Technological advances in mobile computing, wireless communications, and remote sensing have provided the foundation for expanding and improving intelligent transportation systems (ITS), making modern vehicles susceptible to cyberattacks due to their evolved functionality and connectivity. In-vehicle networks, such as controller area networks (CAN), are highly vulnerable to attacks due to the lack of security architecture. Considering the temporal and spatial aspects of attacks and the need to develop lightweight models, this study develops a flexible and lightweight anomaly detection model for CAN bus with normal and sensitive duty cycles. To achieve optimal performance and consider spatio-temporal information, the feature space is optimized by extracting new features based on a two-parameter genetic algorithm (2P-GA) and Shannon entropy.
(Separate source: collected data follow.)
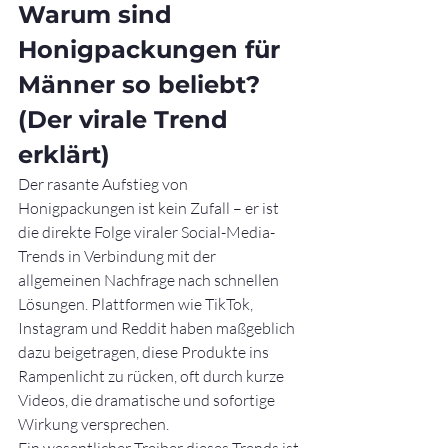
Warum sind 
Honigpackungen für 
Männer so beliebt? 
(Der virale Trend 
erklärt)
Der rasante Aufstieg von 
Honigpackungen ist kein Zufall – er ist 
die direkte Folge viraler Social-Media-
Trends in Verbindung mit der 
allgemeinen Nachfrage nach schnellen 
Lösungen. Plattformen wie TikTok, 
Instagram und Reddit haben maßgeblich 
dazu beigetragen, diese Produkte ins 
Rampenlicht zu rücken, oft durch kurze 
Videos, die dramatische und sofortige 
Wirkung versprechen.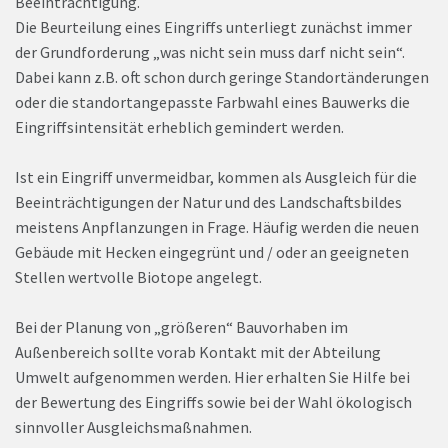
Beeinträchtigung.
Die Beurteilung eines Eingriffs unterliegt zunächst immer
der Grundforderung „was nicht sein muss darf nicht sein“.
Dabei kann z.B. oft schon durch geringe Standortänderungen
oder die standortangepasste Farbwahl eines Bauwerks die
Eingriffsintensität erheblich gemindert werden.
Ist ein Eingriff unvermeidbar, kommen als Ausgleich für die
Beeinträchtigungen der Natur und des Landschaftsbildes
meistens Anpflanzungen in Frage. Häufig werden die neuen
Gebäude mit Hecken eingegrünt und / oder an geeigneten
Stellen wertvolle Biotope angelegt.
Bei der Planung von „größeren“ Bauvorhaben im
Außenbereich sollte vorab Kontakt mit der Abteilung
Umwelt aufgenommen werden. Hier erhalten Sie Hilfe bei
der Bewertung des Eingriffs sowie bei der Wahl ökologisch
sinnvoller Ausgleichsmaßnahmen.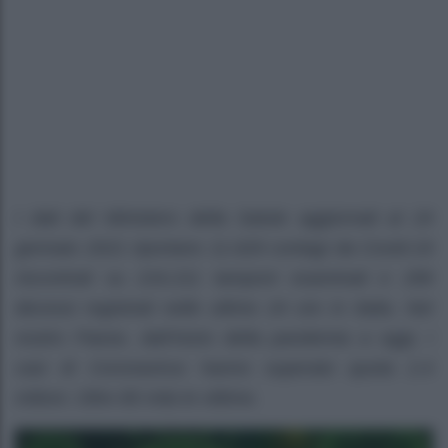
I dati del Ministero della Salute aggiornati al 24
gennaio 2021 riportano 11.629 contagi da Covid-19
riscontrati su 216.211 tamponi esaminati e 299
decessi registrati nelle ultime 24 ore in Italia. Nel
nostro Paese, dall’inizio della pandemia a oggi, i
casi di Coronavirus hanno superato quota 2.4
milioni. Oltre 85 mila le vittime.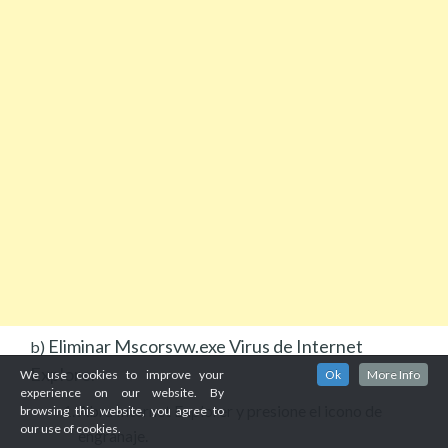
Eliminar Mscorsvw.exe Virus de Internet
b)
Explorer
We use cookies to improve your
Ok
More Info
experience on our website. By
Abra Internet Explorer y presione el icono de
browsing this website, you agree to
our use of cookies.
engranaje.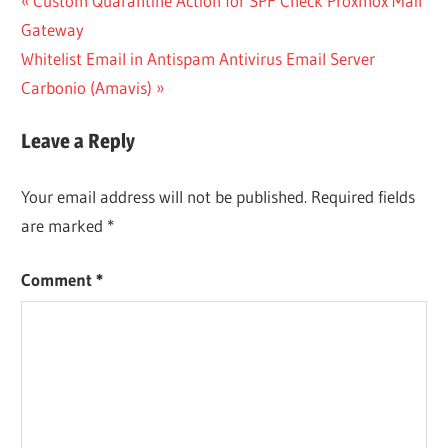
Post
Custom Quarantine Action for SPF Check Proxmox Mail
Post:
Gateway
navigation
Next
Whitelist Email in Antispam Antivirus Email Server
Post:
Carbonio (Amavis)
Leave a Reply
Your email address will not be published.
Required fields
are marked
*
Comment
*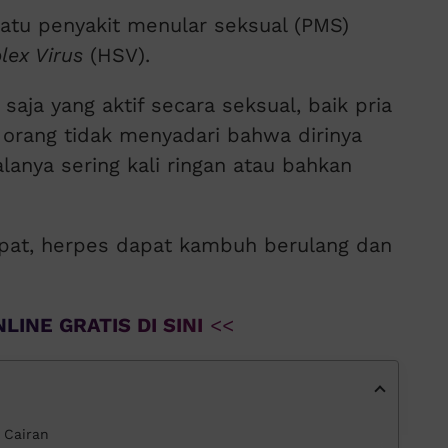
atu penyakit menular seksual (PMS)
lex Virus
(HSV).
saja yang aktif secara seksual, baik pria
orang tidak menyadari bahwa dirinya
lanya sering kali ringan atau bahkan
epat, herpes dapat kambuh berulang dan
LINE GRATIS DI SINI
<<
i Cairan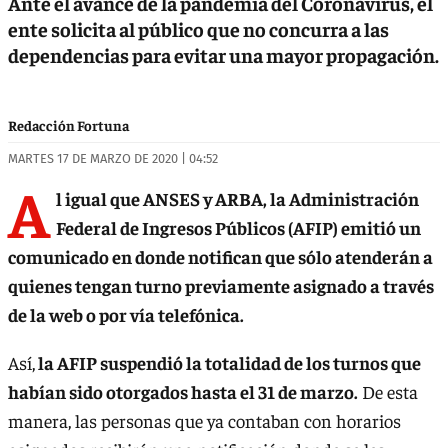
Ante el avance de la pandemia del Coronavirus, el
ente solicita al público que no concurra a las
dependencias para evitar una mayor propagación.
Redacción Fortuna
MARTES 17 DE MARZO DE 2020 | 04:52
A
l igual que ANSES y ARBA, la Administración
Federal de Ingresos Públicos (AFIP) emitió un
comunicado en donde notifican que sólo atenderán a
quienes tengan turno previamente asignado a través
de la web o por vía telefónica.
Así,
la AFIP suspendió la totalidad de los turnos que
habían sido otorgados hasta el 31 de marzo.
De esta
manera, las personas que ya contaban con horarios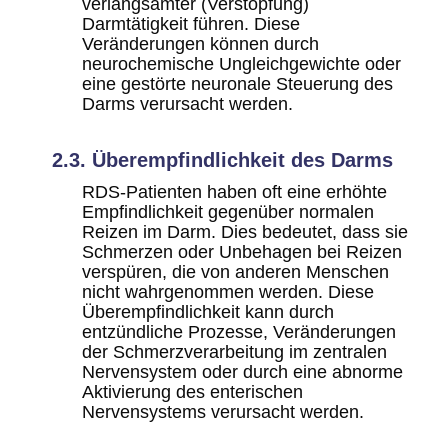
verlangsamter (Verstopfung)
Darmtätigkeit führen. Diese
Veränderungen können durch
neurochemische Ungleichgewichte oder
eine gestörte neuronale Steuerung des
Darms verursacht werden.
2.3. Überempfindlichkeit des Darms
RDS-Patienten haben oft eine erhöhte
Empfindlichkeit gegenüber normalen
Reizen im Darm. Dies bedeutet, dass sie
Schmerzen oder Unbehagen bei Reizen
verspüren, die von anderen Menschen
nicht wahrgenommen werden. Diese
Überempfindlichkeit kann durch
entzündliche Prozesse, Veränderungen
der Schmerzverarbeitung im zentralen
Nervensystem oder durch eine abnorme
Aktivierung des enterischen
Nervensystems verursacht werden.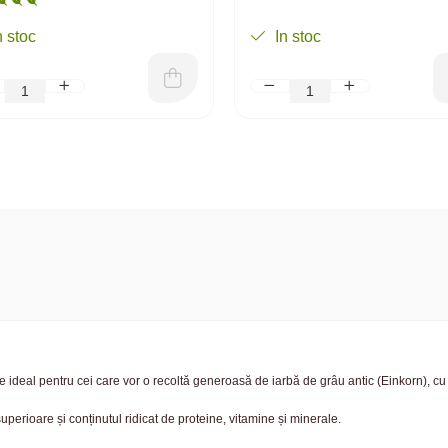
n stoc
In stoc
e ideal pentru cei care vor o recoltă generoasă de iarbă de grâu antic (Einkorn), c
superioare și conținutul ridicat de proteine, vitamine și minerale.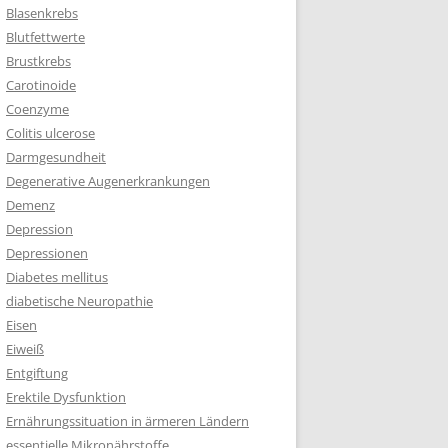
Blasenkrebs
Blutfettwerte
Brustkrebs
Carotinoide
Coenzyme
Colitis ulcerose
Darmgesundheit
Degenerative Augenerkrankungen
Demenz
Depression
Depressionen
Diabetes mellitus
diabetische Neuropathie
Eisen
Eiweiß
Entgiftung
Erektile Dysfunktion
Ernährungssituation in ärmeren Ländern
essentielle Mikronährstoffe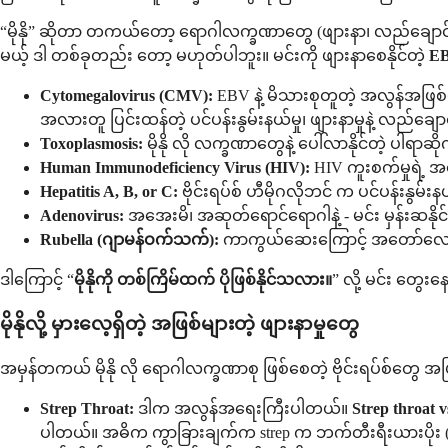
“မိုနို” ဆိုတာ တကယ်တော့ ရောဂါလက္ခဏာတွေ (ဖျားနာ၊ လည်ချောင်းန
မယ့် ဒါ တစ်ခုတည်း တော့ မဟုတ်ပါဘူး။ မင်းကို ဖျားနာစေနိုင်တဲ့
EB
Cytomegalovirus (CMV):
EBV နဲ့ မိသားစုတူတဲ့ အလွန်အဖြစ်မ
အလားတူ ပြင်းထန်တဲ့ ပင်ပန်းနွမ်းနယ်မှု၊ ဖျားနာမှုနဲ့ လည်ချော
Toxoplasmosis:
မိုနို လို လက္ခဏာတွေနဲ့ ပေါ်လာနိုင်တဲ့ ပါရာဆိုက
Human Immunodeficiency Virus (HIV):
HIV ကူးစက်မှုရဲ့ အစ
Hepatitis A, B, or C:
ဗိုင်းရပ်စ် ဟီမိုဂလိုဘင် က ပင်ပန်းနွမ်းနယ်မ
Adenovirus:
အအေးမိ၊ အဆုတ်ရောင်ရောဂါနဲ့ - မင်း မှန်းဆနိုင
Rubella (ဂျာမန်ဝက်သက်):
ကာကွယ်ဆေးကြောင့် အတော်လေး နည်
ဒါကြောင့် “
မိုနိုကို တစ်ကြိမ်ထက် ပိုဖြစ်နိုင်သလား။
” လို့ မင်း တွေး
မိုနိုလို့ မှားလေ့ရှိတဲ့ အဖြစ်များတဲ့ ဖျားနာမှုတွေ
အမှန်တကယ် မိုနို လို ရောဂါလက္ခဏာစု ဖြစ်စေတဲ့ ဗိုင်းရပ်စ်တွေ အ
Strep Throat:
ဒါက အလွန်အရေးကြီးပါတယ်။
Strep throat 
ပါတယ်။ အဓိက ကွာခြားချက်က strep က ဘက်တီးရီးယားပိုး 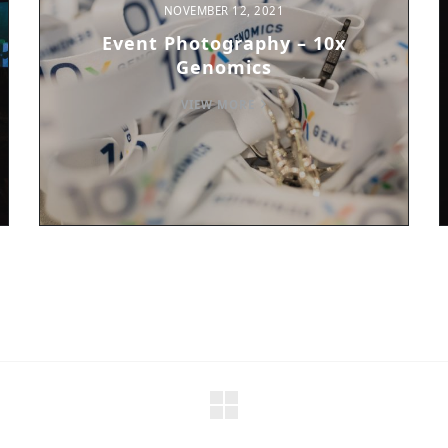
NOVEMBER 12, 2021
Event Photography – 10x
Genomics
VIEW MORE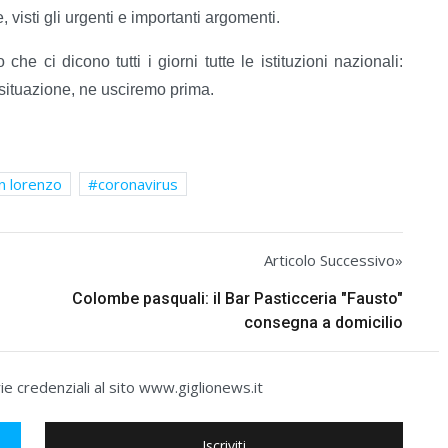
visti gli urgenti e importanti argomenti.
he ci dicono tutti i giorni tutte le istituzioni nazionali:
ituazione, ne usciremo prima.
n lorenzo
coronavirus
Articolo Successivo»
Colombe pasquali: il Bar Pasticceria "Fausto"
consegna a domicilio
e credenziali al sito www.giglionews.it
Iscriviti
Next, a synergistic combination of different supervised machine learning classifiers based on the ordered weighted averaging (OWA) operators is leveraged to optimize the results and achieve better performance. Also, to show the effectiveness of the proposed method in the present study, a comprehensive and unique comparative analysis with previous works and state-of-the-art models is presented. The results show that the proposed framework achieves the highest performance in terms of accuracy and F1-score and the lowest computational cost compared with previous works.